DHCP Reassigns an IP address

Suppose you remove an Ethernet switch from service and return its IP address manually to the DHCP lease pool. As NNM performs a status poll every five minutes, this switch will appear to go down. Meanwhile, you install a replacement switch with a different legitimate IP address. You manually ping it and NNM discovers it, adds it to the map, and shows the new network connections. Suddenly, a non-SNMP capable device comes online, issues a DHCP request, and receives the recycled switch’s IP address. NNM’s next five minute status poll succeeds and the old switch (seemingly) goes back up! But NNM is no longer able to communicate with the old switch SNMP agent, and leaves the switch icon and its connection on the map, even while the new switch is also shown with very similar connections. Given NNM’s tendency to trust old data, the old switch will not be removed from the database. The only solution is to manually delete the old switch from the map. Of course, one might argue that network equipment IP addressees should always be leased permanently, but the problems do not stop there.

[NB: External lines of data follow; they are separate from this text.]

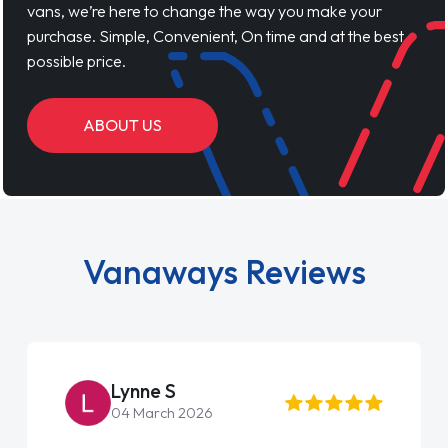
vans, we’re here to change the way you make your
purchase. Simple, Convenient, On time and at the best
possible price.
ABOUT US
Vanaways Reviews
Lynne S
04 March 2026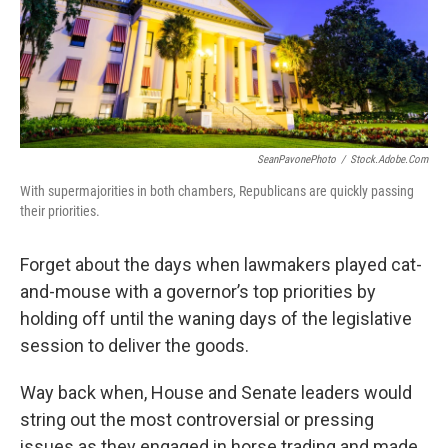
SeanPavonePhoto
/
Stock.adobe.com
With supermajorities in both chambers, Republicans are quickly passing
their priorities.
Forget about the days when lawmakers played cat-
and-mouse with a governor’s top priorities by
holding off until the waning days of the legislative
session to deliver the goods.
Way back when, House and Senate leaders would
string out the most controversial or pressing
issues as they engaged in horse trading and made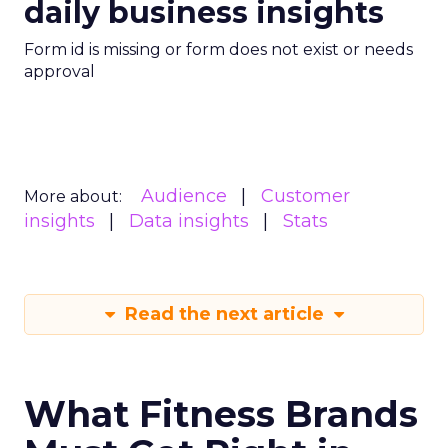
daily business insights
Form id is missing or form does not exist or needs
approval
Audience
Customer
More about:
insights
Data insights
Stats
Read the next article
What Fitness Brands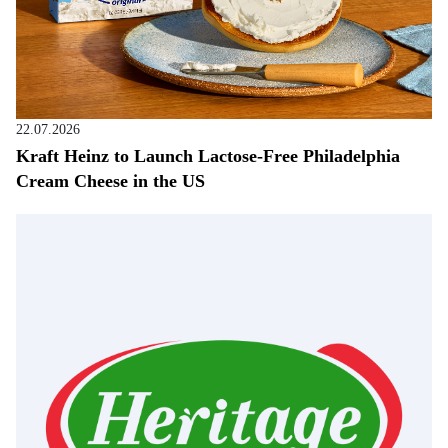
22.07.2026
Kraft Heinz to Launch Lactose-Free Philadelphia
Cream Cheese in the US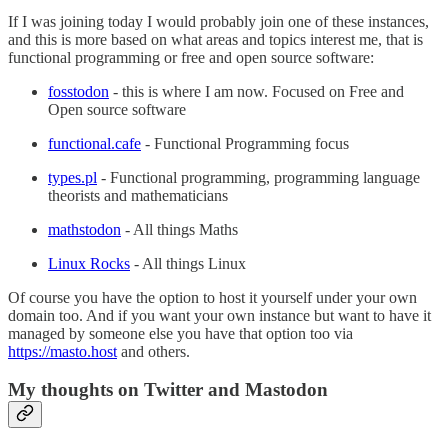
If I was joining today I would probably join one of these instances,
and this is more based on what areas and topics interest me, that is
functional programming or free and open source software:
fosstodon
- this is where I am now. Focused on Free and
Open source software
functional.cafe
- Functional Programming focus
types.pl
- Functional programming, programming language
theorists and mathematicians
mathstodon
- All things Maths
Linux Rocks
- All things Linux
Of course you have the option to host it yourself under your own
domain too. And if you want your own instance but want to have it
managed by someone else you have that option too via
https://masto.host
and others.
My thoughts on Twitter and Mastodon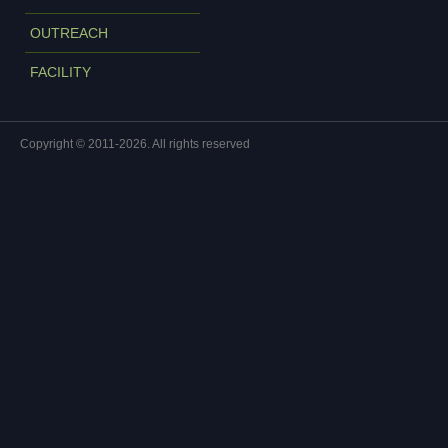
OUTREACH
FACILITY
Copyright © 2011-2026. All rights reserved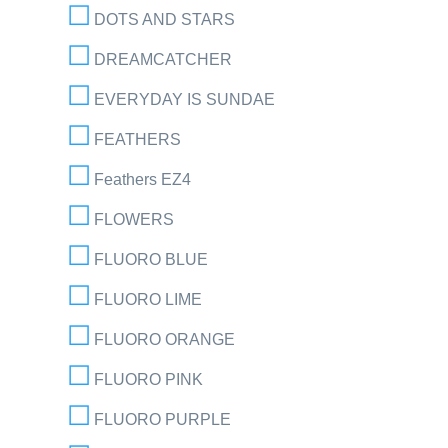
DOTS AND STARS
DREAMCATCHER
EVERYDAY IS SUNDAE
FEATHERS
Feathers EZ4
FLOWERS
FLUORO BLUE
FLUORO LIME
FLUORO ORANGE
FLUORO PINK
FLUORO PURPLE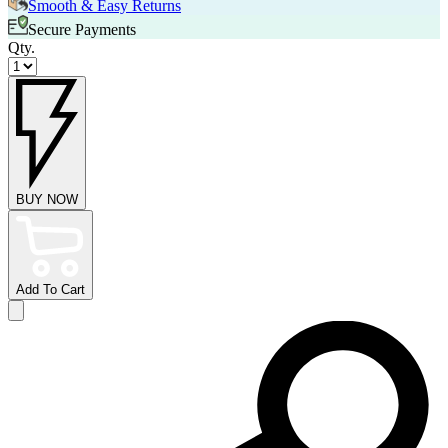
Smooth & Easy Returns
Secure Payments
Qty.
BUY NOW
Add To Cart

A variation of this problem is that the new switch is given the same IP address as the old one. On the next configuration check, new interfaces appear and NNM discovers them, but the old interfaces are not deleted and simply go down. Again, the fix is to delete the switch and rediscover it. Now you can’t blame it on DHCP.

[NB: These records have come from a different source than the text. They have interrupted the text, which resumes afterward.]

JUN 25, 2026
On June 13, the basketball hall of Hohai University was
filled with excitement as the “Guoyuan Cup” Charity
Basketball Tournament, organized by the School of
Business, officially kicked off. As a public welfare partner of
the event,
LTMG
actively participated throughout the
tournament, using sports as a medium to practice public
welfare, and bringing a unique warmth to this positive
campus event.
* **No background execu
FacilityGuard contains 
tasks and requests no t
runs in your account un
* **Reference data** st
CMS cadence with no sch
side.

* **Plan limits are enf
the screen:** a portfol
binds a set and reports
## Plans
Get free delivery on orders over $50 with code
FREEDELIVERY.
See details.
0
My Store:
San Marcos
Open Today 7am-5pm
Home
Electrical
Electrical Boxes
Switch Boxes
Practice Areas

Let’s suppose that you have an existing workstation that is in the NNM database but doesn’t support SNMP. The workstation gets its IP address from DHCP and the lease is for five days. Now the workstation is shut down and moved to a new subnet, where it is promptly is assigned a new IP address and again is discovered by NNM. Now NNM considers it to have two interfaces, one up and one down. Since it has no SNMP agent, NNM cannot determine if the workstation is truly a router or not, but since there are two interfaces, NNM promotes it to the Internet submap, just like it would a router.

While NNM will delete a node that is down for seven days by default, it will not remove an interface that is down for seven days. Again, the fix is to delete the workstation and allow it to be rediscovered.

At this point it is clear that the NNM 6.1 DHCP-supported features can be brought to bear on such problems. First, in the $OV_CONF/C/ filters file, define a filter that matches the range of IP addresses subject to DHCP assignment. Visit the Options:Network Polling Configuration menu and enable this DHCP filter. The DHCP server must be configured to transmit the SNMP traps OV_DHCP_Alloc and OV_DHCP_Release to the NNM system, where netmon will receive them. The result is a reduction in configuration alarms regarding DHCP devices. NNM will delete the IP addresses for devices with IP addresses that match the DHCP filter after they have stayed down for a specified time. This time interval can be controlled by typing:

					xnmpolling -delDhcpAddrTime interval-spec
				

and it is enabled by typing:

					xnmpolling -delDhcpAddrsOn
				

This is subject to the option -dhcpFiltName filter-name. All these features can be enabled or disabled using the command:

					xnmpolling -dhcpHandlingOn
				

The xnmpolling GUI saves its configuration data in the $OV_CONF/ polling file. See Figure 13-2 for a sample screenshot of a DHCP configuration with the xnmpolling command.

Figure 13-2. DHCP configuration parameters.

This GUI lets you provide NNM with special knowledge about devices whose IP addresses are under DHCP control. After checking the DHCP Polling Options box, you must specify the name of the DHCP matching filter in the $OV_CONF/C/filters file and optionally allow NNM to delete a DHCP-assigned IP address that’s been down too long.